Sir Roger Scruton, who died too young last January, came late to fox-hunting but made up for this by becoming one of England’s most avid sportsmen and lovers of the chase. About 2001, I picked up Scruton’s On Hunting (1998). Since it was one of the best books I had ever read, I wanted to know more about the author of whom until that time I knew nothing except that he was an exceptional writer. I learned that Roger Scruton was an eminent English philosopher who published forty-plus books. He was controversial in the eyes of both Labor loyalists and ardent Thatcherites. He was a member of the Church of England and played the organ for his parish church. He and his wife owned a farm where sustainable agriculture was practiced. He spoke half a dozen languages. He appreciated well-made wines and wrote about them contemplatively.

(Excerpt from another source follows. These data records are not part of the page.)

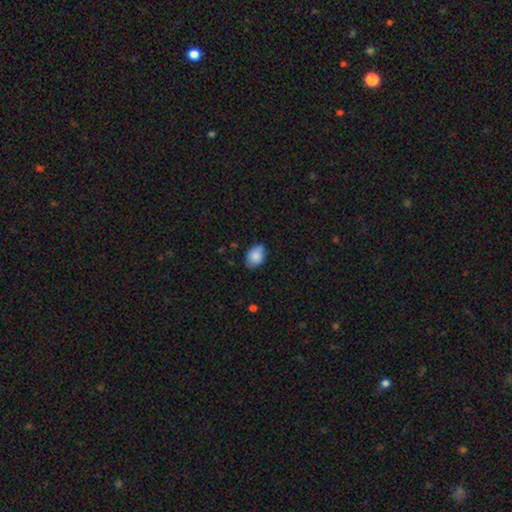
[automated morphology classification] smooth_or_featured: smooth (p=0.85) [alt: featured or disk p=0.08]
how_rounded: in between (p=0.81) [alt: round p=0.18]
merging: none (p=0.72) [alt: minor disturbance p=0.23]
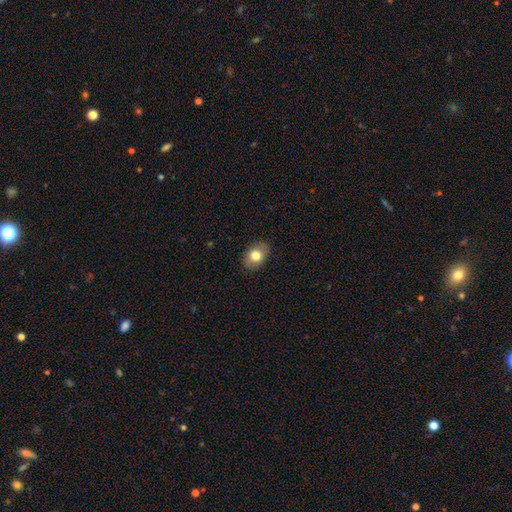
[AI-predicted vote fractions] A smooth galaxy with no disk features (78%) that is in between round and cigar-shaped (72%).

Vote fractions:
- Smooth or featured? smooth: 78% / featured or disk: 13% / star or artifact: 8%
- How rounded? in between: 72% / round: 27% / cigar-shaped: 1%
- Merging? none: 86% / minor disturbance: 11% / major disturbance: 3% / merger: 1%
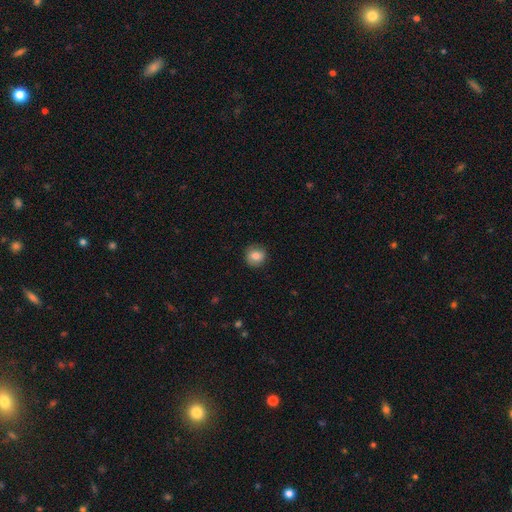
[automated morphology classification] Smooth or featured? smooth (82%)
How rounded? round (90%)
Merging? none (89%)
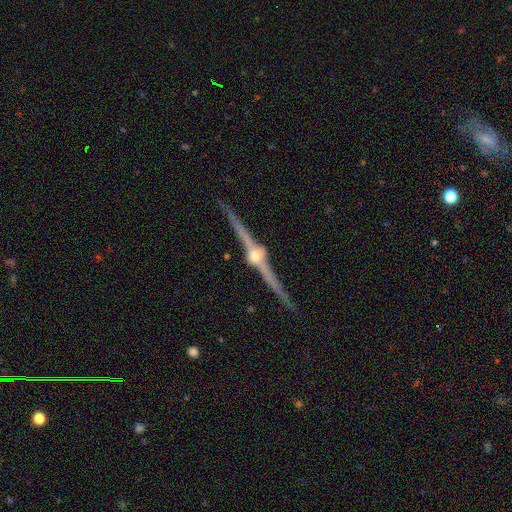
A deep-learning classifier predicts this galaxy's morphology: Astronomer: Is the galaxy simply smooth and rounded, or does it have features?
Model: featured or disk — 90%.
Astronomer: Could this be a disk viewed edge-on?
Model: yes — 98%.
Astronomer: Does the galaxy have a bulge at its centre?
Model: rounded — 96%.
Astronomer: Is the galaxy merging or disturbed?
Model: none — 87%.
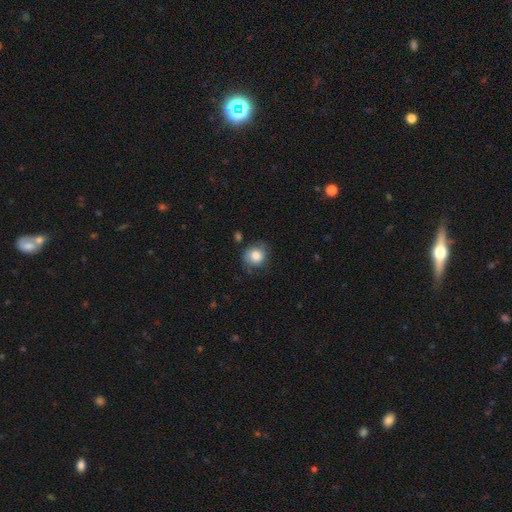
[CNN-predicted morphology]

On Hunting will likely be a classic of sporting literature but I shall offer just one paragraph from the little book because it suggests one of Scruton’s most important philosophical concerns.

Those who have hunted know what a horse really is — namely, an inextricable part of the herd, whose intelligence, instinct, and desire are bound up with a collective life and movement. Those who have hunted know also what a dog is — namely, an inextricable part of the pack, whose needs and interests are determined by the common project. (Our pets are miserable and incomplete by comparison.)  And those who have hunted know too what human beings are; not what they are on the surface, but what they are deep down, when the accretions of indolence are wiped away, and the hunter-gatherer is again revealed.

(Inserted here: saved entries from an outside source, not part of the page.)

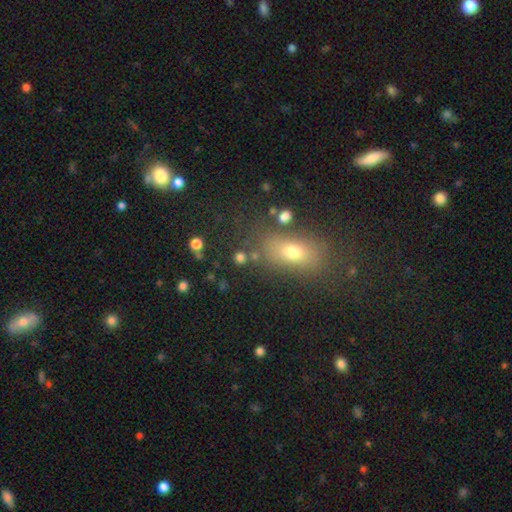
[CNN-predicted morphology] type=smooth (67%); roundness=in between (69%); merging=none (74%).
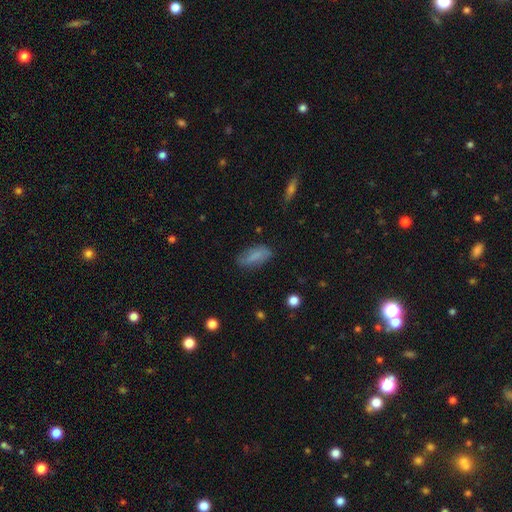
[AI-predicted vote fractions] Overall: smooth (76%). How rounded: in between (82%). Merging: none (74%).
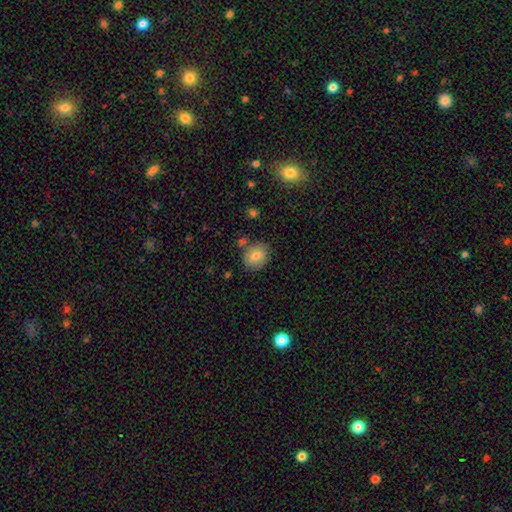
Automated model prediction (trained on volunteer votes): The model was most divided on "how rounded": round: 60%, in between: 39%, cigar-shaped: 1%. More confident: smooth or featured — smooth (81%); merging — none (74%).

What does a fox-hunting philosopher like Scruton have to do with a journal dedicated to the catholic faith as received by the Anglican Communion?  He never aspired to be a theologian and his expressed opinions on personal religion were few and far between. He was neither evangelical nor Roman Catholic. He once received instruction from an admired monsignor, but he could not cross the Tiber. He never made Christian doctrine or ecclesiastical politics a hobby. (Fox-hunting was his hobby.)  He rarely missed services at his parish church but wasn’t known for coffee-hour appearances. Our Church:  A Personal History of the Church of England (2012), an essay on the importance of establishment, the beauty of the 1662 Prayer Book, and the putative value of the old hymns and traditional parish life generally, is disappointing in some respects. The Face of God (2012), the Gifford Lectures for 2010, and The Soul of the World (2014) are much more satisfying. A member of no holy clubs, Scruton’s books nonetheless should speak powerfully to Church leaders, divines, and Christians because he spent most of his life studying the very conditions that make belief in our world so difficult.

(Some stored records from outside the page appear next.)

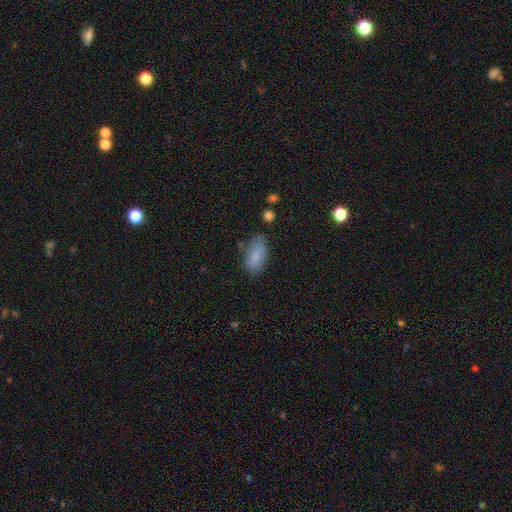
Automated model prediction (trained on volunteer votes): Smooth or featured?
  - smooth: 84% *
  - featured or disk: 8%
  - star or artifact: 7%
How rounded?
  - in between: 89% *
  - cigar-shaped: 9%
  - round: 2%
Merging?
  - none: 72% *
  - minor disturbance: 20%
  - major disturbance: 5%
  - merger: 3%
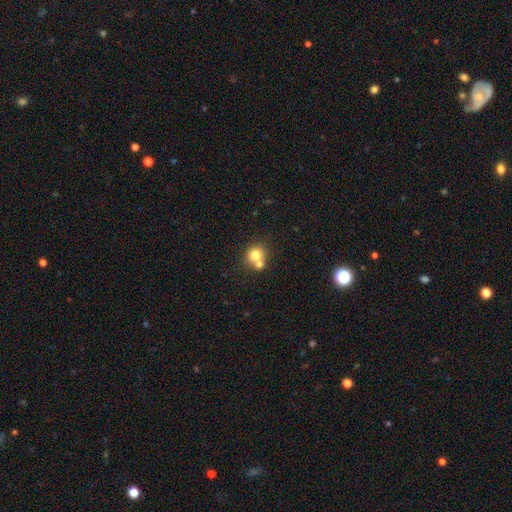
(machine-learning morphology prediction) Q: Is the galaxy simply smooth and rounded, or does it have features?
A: smooth — 76%.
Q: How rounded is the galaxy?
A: round — 83%.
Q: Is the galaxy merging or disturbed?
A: merger — 46%.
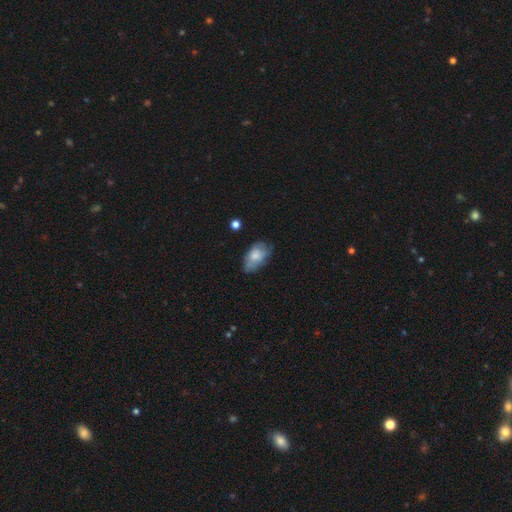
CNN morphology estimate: smooth_or_featured: smooth (p=0.71) [alt: featured or disk p=0.22]
how_rounded: in between (p=0.92) [alt: round p=0.06]
merging: none (p=0.53) [alt: minor disturbance p=0.34]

Scruton came at philosophy as a dedicated husband, father, friend, teacher, musician, art historian, farmer, sportsman, and public intellectual. He approached every relationship with attentiveness, courtesy, and patience. He rarely raised his voice. He was obviously a polymath, but in his opinion he was only what he set out to be: a humble and unpretentious villager who believed, doubted, loved, hated, cogitated, disagreed, lived, and died like his friends. Scruton was without guile. He assumed that it is the simple person who can discern transcendent glory beneath the face of things. He became more and more convinced that there is much treasure to be dug up in the tillage each of us has inherited.

Scruton was well known for his “conservatism.”  He did not resist the description but it is important for us to remember that he came by his views after painstaking reflection and a remarkable intuition shaped by a profound understanding of modern philosophy. Left-leaning at Cambridge, his idealism drove him to Paris in 1968 to witness the May Uprising. The experience disillusioned him. He was especially concerned when he watched young Paris leaders — privileged, self-absorbed, sophomoric, and bored — destroy the property of working-class people and the poor. He wondered why the protesters had so little respect for their fellow citizens and why they felt so little gratitude for those who gave them so much:  their parents, teachers, and the French state. Some force was driving the protesters, but it was hard for Scruton to relate to them. A kind of misguided Platonism or abstract perfectionism was pushing them to destroy the very foundations of the culture that gave rise to their liberating agenda. There was plenty of liberation but not much fraternity and equality. The protesters were arrogant intellectuals.

Scruton wondered whether a single generation should just decide what is real and what is true. Wouldn’t something that was once taken for true be true still?  That which was here before our generation surely remains valuable. What of our inheritance is perhaps permanently valuable and thus indispensable, even if the present generation overlooks or willfully neglects it?  These are questions much like those asked by Edmund Burke (1729–1797) at the time of the French Revolution and which gave rise to Burke’s famous Reflections (1790). Burke’s discovery that no little portion of what we inherit from our ancestors — the Church, the Faith, the common law, customs, rituals, stories, traditions, &c. — remain a most valuable source of both our understanding of our current status and one source for the plans most likely to succeed in the future. Scruton constantly reminded his auditors and readers that Burke’s stroke of genius consisted in his realization that even our prejudices reveal an unrecognized corporate wisdom; indeed, our prejudices and biases hold a form of human reason in the way that ore rock holds gold and silver. It is there whether we notice it or not.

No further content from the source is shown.